A black and white image showing the top half of a clock
iStock

Even in the middle of the night, CBC ombudsman Esther Enkin can’t stop being a journalist. With more content being produced than ever before at remarkable speeds, journalists are dealing with a serious fear of missing out. Enkin knows the struggle all too well: “I read The New York Times on my phone at 3 a.m., and sometimes I fall asleep with my finger on a word.” Enkin loves her job, but she doesn’t want it to take over her life. It’s hard to tell which comes first—the journalist, or the human—and Enkin is looking for suggestions to keep the two separated. “If anybody has any good tips, I’m looking forward to it.”

 

Learning to Unplug

Like Enkin, Lauren McKeon struggled to put her phone down, even when she was sleeping. She used to sleep with it charging on her nightstand—making it the last thing she saw before bed and the first thing she looked at in the morning. “Sometimes, in a groggy state, I would wake up in the middle of the night to check it without even quite realizing what I was doing.” says McKeon, the digital editor for The Walrus.

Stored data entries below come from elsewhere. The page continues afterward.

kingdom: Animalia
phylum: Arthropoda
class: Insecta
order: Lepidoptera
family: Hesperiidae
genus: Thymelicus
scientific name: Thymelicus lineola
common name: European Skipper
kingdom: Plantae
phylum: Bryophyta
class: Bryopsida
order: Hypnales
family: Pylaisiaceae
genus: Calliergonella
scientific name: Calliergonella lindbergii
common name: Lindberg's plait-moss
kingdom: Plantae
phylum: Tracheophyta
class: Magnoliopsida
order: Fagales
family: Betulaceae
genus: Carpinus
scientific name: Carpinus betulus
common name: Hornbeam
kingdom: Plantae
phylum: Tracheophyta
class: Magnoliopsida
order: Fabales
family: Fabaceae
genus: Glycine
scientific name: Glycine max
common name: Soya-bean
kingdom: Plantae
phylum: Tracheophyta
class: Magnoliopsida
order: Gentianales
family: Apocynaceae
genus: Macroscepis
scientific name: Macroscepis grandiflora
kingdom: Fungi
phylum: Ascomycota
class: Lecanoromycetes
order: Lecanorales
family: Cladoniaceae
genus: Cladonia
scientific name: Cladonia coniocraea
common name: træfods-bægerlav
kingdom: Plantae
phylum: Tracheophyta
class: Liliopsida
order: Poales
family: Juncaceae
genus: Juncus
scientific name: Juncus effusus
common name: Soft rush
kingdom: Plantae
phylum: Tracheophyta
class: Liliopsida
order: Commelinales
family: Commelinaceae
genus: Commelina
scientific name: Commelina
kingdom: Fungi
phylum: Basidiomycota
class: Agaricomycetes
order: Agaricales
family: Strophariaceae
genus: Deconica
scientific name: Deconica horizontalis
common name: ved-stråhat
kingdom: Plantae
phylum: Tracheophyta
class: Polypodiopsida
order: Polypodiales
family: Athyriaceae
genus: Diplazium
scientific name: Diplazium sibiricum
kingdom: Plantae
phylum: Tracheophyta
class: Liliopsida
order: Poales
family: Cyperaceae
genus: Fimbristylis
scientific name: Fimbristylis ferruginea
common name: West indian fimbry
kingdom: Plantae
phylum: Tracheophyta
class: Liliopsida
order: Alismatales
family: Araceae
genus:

McKeon, who in the fall published F-Bomb: Dispatches from the War on Feminism, replaced her phone with a warm cup of tea and a book at bedtime, leaving her phone charging in a different room so she couldn’t reach for it at night while in bed, even subconsciously: “Still—it can be hard not to worry about what I’m missing, especially these days, and some nights I’ll break my own rule. It’s a work in progress!”

 

Save Up Those Vacation Days…

When Robyn Doolittle had a baby girl in June of last year, she was more than a year into her Unfounded investigation for The Globe and Mail. So, she decided not to take a full maternity leave. After a month off, she started using her vacation days so she could work part-time hours spread out over the week.

At the Globe, Doolittle says, the staff is flexible, and nobody is looking at when she comes in or leaves the office. “At the same time, you’re kind of always on the clock when you’re responsible for a story.”

When balancing parental and reporter duties, Doolittle makes it work: Her Instagram snapshots show the youngest member of the Unfounded team blending in well at work with her reporter mama.

 

…and Don’t Let Anybody Interrupt Them

The demands of a daily newspaper may be different from those of a monthly publication like Toronto Life, but that doesn’t make life any easier for senior editor Malcolm Johnston. Johnston, a father of two, follows a strict regimen that includes running, reading books, and spending time with his kids. Johnston always keeps his phone on night mode to curb his Twitter-scrolling habits, and on vacation, he turns his work email off, checking it sporadically. “That can sometimes make for wild discoveries upon re-entry,” he says. “But it’s worth it!”

 

Taking a Break is All It’s Chopped Up to Be

The pen may be mightier than the sword, but when Canadian Press reporter-editor Michelle McQuigge isn’t hustling to file a story, she likes to pick up a knife. For McQuigge, cooking is an excellent way to get a break from the news. “Chop those vegetables a little more aggressively than strictly necessary if you have to,” she says. It’s a good way to decompress, and it comes with a delicious bonus. “You can sit down and prolong your time away from the screen by eating a good meal.” And there’s nothing selfish about taking that time off, McQuigge points out. “If you’re cookin’ healthy, then you can keep doing your work!”